Когда мы прощались у белого маленького дома, расплавленное море в упор смотрело в глаза. Среди ветвей сверкала голубая Вега.
Уличный скрипач
Приехал Винклер. Он привез с собой деньги и пренебрежение к нашему плаванию. Он был молчаливее, чем всегда. Мы обрадовались и решили остаться еще на неделю. В первый же день Винклер поссорился со Сташевским.
— Если бы я был художником, — сказал за чаем Сташевский, — я написал бы изумительные вещи, не то что ты. Например, желтую пароходную трубу, черное небо, и больше ни черта! Не правда ли, эффектно? А ты решаешь какие-то световые задачи. Ну, да черт с тобой! Пиши, брат, трудись. Выдумывай новое, настоящее мне уже надоело.
— Ты чудак и слеп, как щенок. Слепому тоже надоела темнота. Постоянно возишься со своим петушиным «я». Все ему надоело. Лорд Байрон из Сквиры. Сам ты надоел себе, а не земля и небо. Тебе надо проветрить мозги.
— Вы это о чем? — спросил Алексей. — Сошлись тут поэты, бальмонты. Винклеру обязательно надо добраться до сути — почему надоело, кому надоело, когда надоело…

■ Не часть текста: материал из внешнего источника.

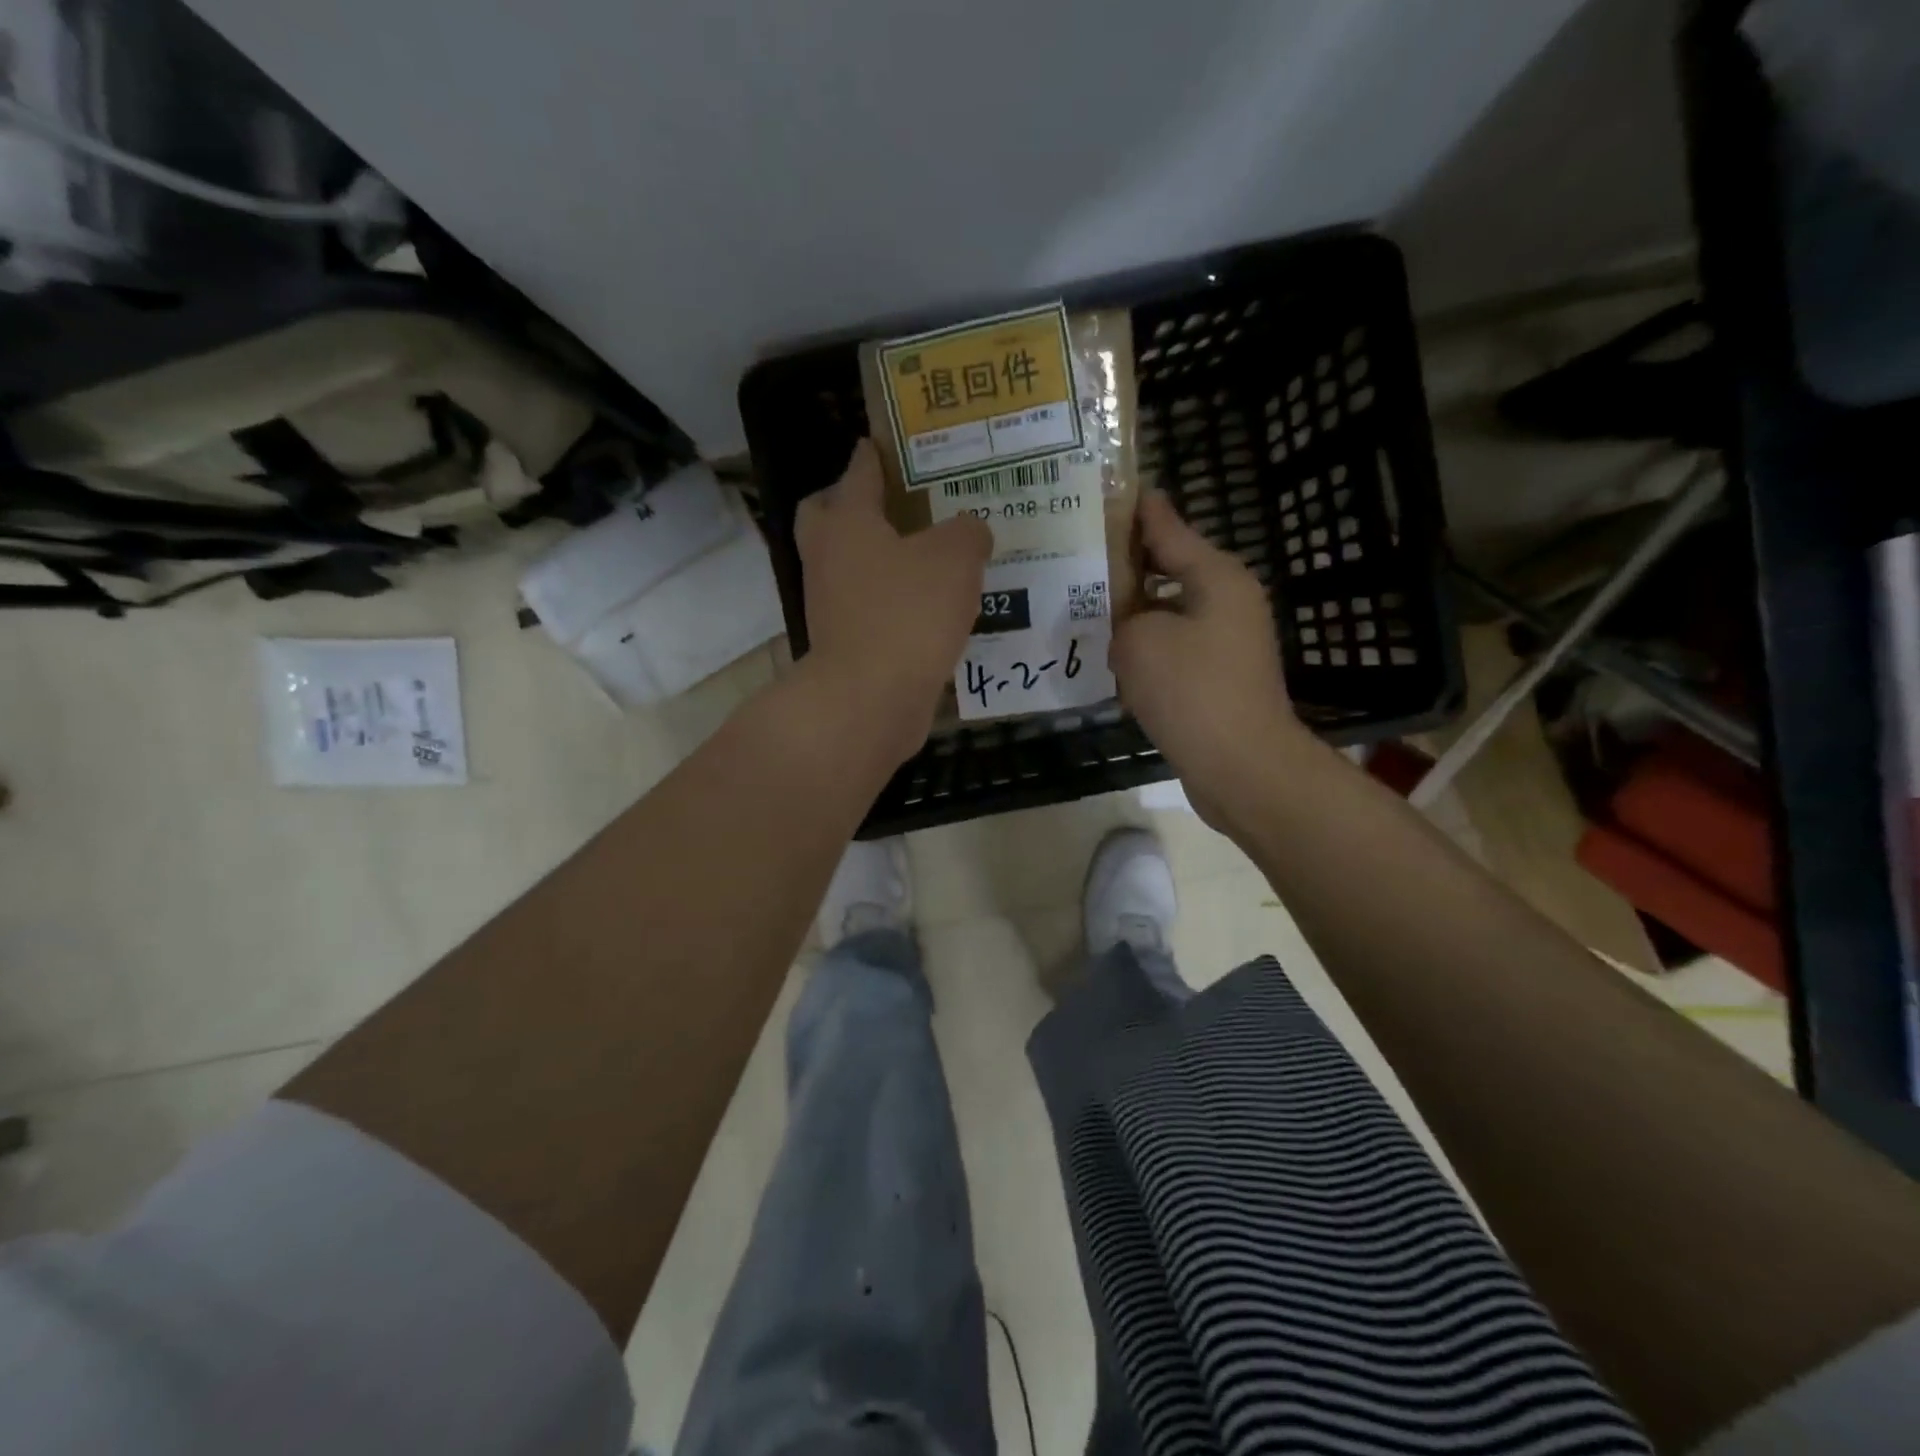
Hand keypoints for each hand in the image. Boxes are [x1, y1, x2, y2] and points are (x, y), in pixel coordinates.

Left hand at [796, 439, 991, 763]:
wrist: (870, 699)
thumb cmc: (907, 613)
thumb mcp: (955, 559)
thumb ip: (968, 533)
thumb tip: (971, 531)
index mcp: (847, 521)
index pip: (859, 471)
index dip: (876, 453)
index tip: (888, 441)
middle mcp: (828, 556)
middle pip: (827, 514)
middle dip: (853, 503)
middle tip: (897, 503)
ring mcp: (829, 603)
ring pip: (847, 563)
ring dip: (877, 556)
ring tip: (927, 555)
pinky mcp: (844, 642)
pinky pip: (866, 606)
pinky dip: (889, 600)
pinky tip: (928, 606)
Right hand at [1111, 491, 1308, 828]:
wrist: (1241, 767)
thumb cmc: (1192, 692)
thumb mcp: (1140, 641)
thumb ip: (1124, 616)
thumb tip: (1129, 628)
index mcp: (1216, 577)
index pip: (1168, 527)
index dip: (1137, 510)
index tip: (1110, 490)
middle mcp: (1226, 601)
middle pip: (1169, 569)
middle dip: (1127, 565)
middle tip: (1080, 557)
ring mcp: (1225, 642)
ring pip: (1168, 613)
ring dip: (1133, 613)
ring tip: (1085, 608)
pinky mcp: (1217, 678)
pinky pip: (1173, 649)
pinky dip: (1146, 650)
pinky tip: (1111, 658)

В соседнем помере заиграл старый арфист. Гулко и торжественно лилась по коридору неаполитанская песня.
— Итальянец играет, — сказал Алексей и подмигнул. — Чудак старик. Всем кланяется, за номер не платит, на свадьбах играет на арфе и на скрипке. Чем только жив человек?
Старческая тоска по bella Italia подымалась к чердакам, где жены матросов переставали стирать белье, разгибали спины и отирали пот скользкими мыльными руками. Тоска по солнечным дворикам и шумному говору, может быть, великая, как Рим, тоска по теплому мрамору и освежающим фонтанам. Старик тряс головой. Он никому не делал зла, перед всеми он снимал зеленую фетровую шляпу. Ему было очень горько в чужой стране.
— Тащи его сюда, Алексей, — сказал Сташевский. — Купи водки и тащи.
Старик пришел со скрипкой. Лак ее был темен. Солнце тихо сверкало на золотистом грифе. Старик тер ладонью проволочную щетину на щеках и был в меру торжествен и в меру печален. Он сел спиной к свету и выпил рюмку водки. Бахрома свисала с его синих, толстых, как кожа, брюк, и красный шарф был замотан вокруг сизой шеи.
— Моцарт? — спросил старик сорвавшимся голосом и взял скрипку. — Моцарт?
Я кивнул головой.
Мелодия Моцарта тонка, как говор старой Вены. Язычки свечей дрожат на красных клавикордах. Как шепот около исповедален, внезапно затихают струны. Торжественные напевы, глаза венецианских мадонн, осенние огни в воде каналов — обо всем этом, старом, как прабабушкины кружева, рассказывала скрипка.
«А мы? — подумал я. — Мы забыли дружескую моцартовскую жизнь. Где Бах? Где Гайдн? Наши глаза выцветают в невеселом труде. Наш удел — нищета и бесцельное шатание среди людей. Наши лучшие минуты приходят тогда, когда мы плачем о прекрасных днях, прошедших мимо».
Я бросил папиросу за окно.
«А если и у меня в жизни ничего не останется, кроме этих слез?»
Старик замолчал. Я налил ему еще водки. Сухие руки его тряслись, он расплескал рюмку.
— Эх, — сказал Сташевский. — Старика бы Оскара сюда. Ведь это о нем играли.